Monday, July 06, 2009

Twitter Basics

Social Media can be a mysterious and intimidating space for many of us. These thoughts are intended for the user that is new to, or contemplating, more activity with Twitter and Facebook.

Twitter 'tweets' and Facebook 'status updates' have the highest potential to fall flat, in my opinion. What do my virtual fellow-travelers and followers really care to hear? After watching Twouble with Twitters, I felt even less inclined to hop in the game and start sharing... This vid is hilarious, but points to the many pitfalls of twitter use (or abuse, depending on how you look at it).

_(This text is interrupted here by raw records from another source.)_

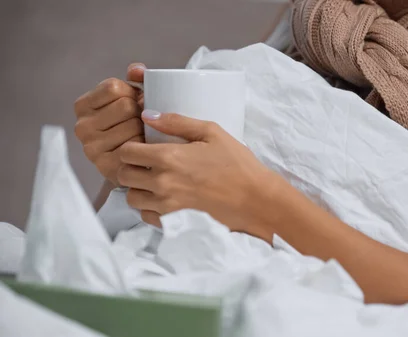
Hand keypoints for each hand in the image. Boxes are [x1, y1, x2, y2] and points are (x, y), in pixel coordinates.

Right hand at [74, 63, 145, 184]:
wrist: (135, 163)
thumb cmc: (133, 124)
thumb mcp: (130, 98)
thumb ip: (135, 79)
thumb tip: (137, 70)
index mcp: (82, 106)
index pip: (114, 87)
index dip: (133, 92)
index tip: (136, 102)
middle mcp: (82, 127)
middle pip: (126, 106)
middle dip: (141, 111)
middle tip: (144, 121)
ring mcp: (92, 148)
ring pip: (134, 125)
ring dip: (146, 129)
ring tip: (145, 135)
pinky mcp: (106, 166)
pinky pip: (137, 146)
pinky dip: (146, 145)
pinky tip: (144, 149)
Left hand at [117, 111, 277, 239]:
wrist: (256, 201)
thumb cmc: (238, 164)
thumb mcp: (212, 132)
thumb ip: (177, 122)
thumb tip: (147, 114)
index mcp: (168, 157)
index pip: (126, 152)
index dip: (131, 147)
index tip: (143, 148)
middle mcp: (161, 183)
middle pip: (123, 175)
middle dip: (131, 167)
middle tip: (147, 165)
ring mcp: (166, 206)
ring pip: (131, 198)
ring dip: (139, 189)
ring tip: (155, 183)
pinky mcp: (173, 223)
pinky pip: (146, 216)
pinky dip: (150, 207)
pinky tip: (166, 199)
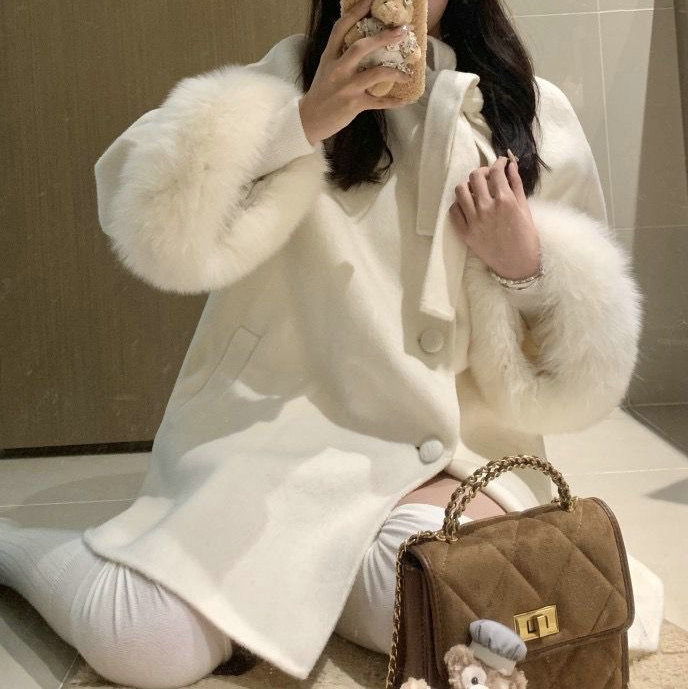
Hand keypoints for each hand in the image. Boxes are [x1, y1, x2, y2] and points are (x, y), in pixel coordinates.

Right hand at [298, 0, 412, 144]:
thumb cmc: (321, 93)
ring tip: (408, 74)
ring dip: (395, 72)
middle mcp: (338, 70)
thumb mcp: (326, 68)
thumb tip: (364, 42)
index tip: (371, 1)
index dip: (356, 12)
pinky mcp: (353, 105)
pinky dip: (393, 102)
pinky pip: (378, 102)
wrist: (309, 120)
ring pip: (375, 74)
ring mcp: (346, 87)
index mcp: (330, 57)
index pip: (341, 28)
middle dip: (384, 37)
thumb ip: (340, 55)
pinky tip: (404, 100)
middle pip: (361, 47)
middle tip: (402, 31)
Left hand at [449, 156, 540, 279]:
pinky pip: (453, 211)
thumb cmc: (526, 237)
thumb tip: (511, 166)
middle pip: (475, 177)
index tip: (501, 163)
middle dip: (482, 171)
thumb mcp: (525, 209)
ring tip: (475, 190)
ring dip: (468, 186)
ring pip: (460, 191)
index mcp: (505, 201)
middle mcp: (486, 208)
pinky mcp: (464, 233)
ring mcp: (473, 221)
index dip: (499, 163)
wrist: (517, 265)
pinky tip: (467, 205)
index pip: (496, 172)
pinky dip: (459, 204)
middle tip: (488, 176)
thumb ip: (517, 185)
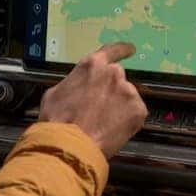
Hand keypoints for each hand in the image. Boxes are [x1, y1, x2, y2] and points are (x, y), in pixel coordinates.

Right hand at [38, 43, 147, 157]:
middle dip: (111, 91)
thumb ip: (75, 82)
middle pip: (117, 78)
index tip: (130, 49)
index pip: (112, 51)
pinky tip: (112, 130)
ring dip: (119, 106)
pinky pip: (134, 113)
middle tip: (99, 109)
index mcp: (93, 65)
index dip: (122, 50)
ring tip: (103, 124)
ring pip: (126, 96)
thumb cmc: (57, 120)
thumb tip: (79, 86)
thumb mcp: (56, 92)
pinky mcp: (138, 110)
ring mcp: (128, 91)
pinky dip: (127, 120)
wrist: (70, 145)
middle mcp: (114, 73)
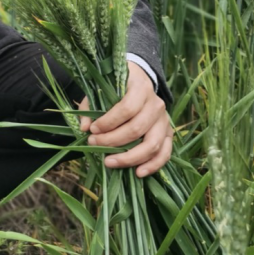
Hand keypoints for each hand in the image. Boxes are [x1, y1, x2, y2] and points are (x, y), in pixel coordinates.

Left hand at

I am relatively new to the twitter game. I have had an account for a couple months now. The first thing I did when I set up my account was to sit back and ask, now what? What does the twittersphere care about? Then, an SEO collegue broke it down for me... when it comes to the social network, consider this progression:

1) Listen
2) Participate
3) Lead

After seeing the light with this simple 3 step program, I searched around twitter for interesting people and organizations to 'follow'. I observed what they shared. What was valuable? What was annoying? I took lots of mental notes.

More and more, I have started throwing some tweets/updates out there (in fact with TweetDeck, I can make one comment and have it syndicate to twitter and facebook! More to come on useful tools surrounding the social media world in coming posts.). I then observe some more. What garnered responses? Were they desirable? Some things I learned...
  • Its easy to recommend a good restaurant, painter, mechanic or brewpub. If you have a good experience, throw it out there.
  • The flip side is true as well. If you are in need of a good resource or tip, ask your followers. As your list of followers grows, its amazing what responses will come back.
  • Take a stand. Share your thoughts on current events. Let your people know position on issues.
  • Pictures. They say a 1,000 words.
Some suggestions on what not to share...
  • Don't tell people you are out of town. Its a great way to make yourself a victim of a home break-in. And if that sounds like useless paranoia, another reason not to promote your time away from home is that it reminds the rest of us that we are not on vacation.
  • Avoid commenting on only yourself. Its a big world out there.

In time, you'll likely find a topic or general approach that seems to work well for you. Depending on whether your twitter account is personal or business/non-profit/subject-matter specific, the topic may be focused or broad.

The key is variety of content and steady contributions. Social networking is about participation... You must give and not just take.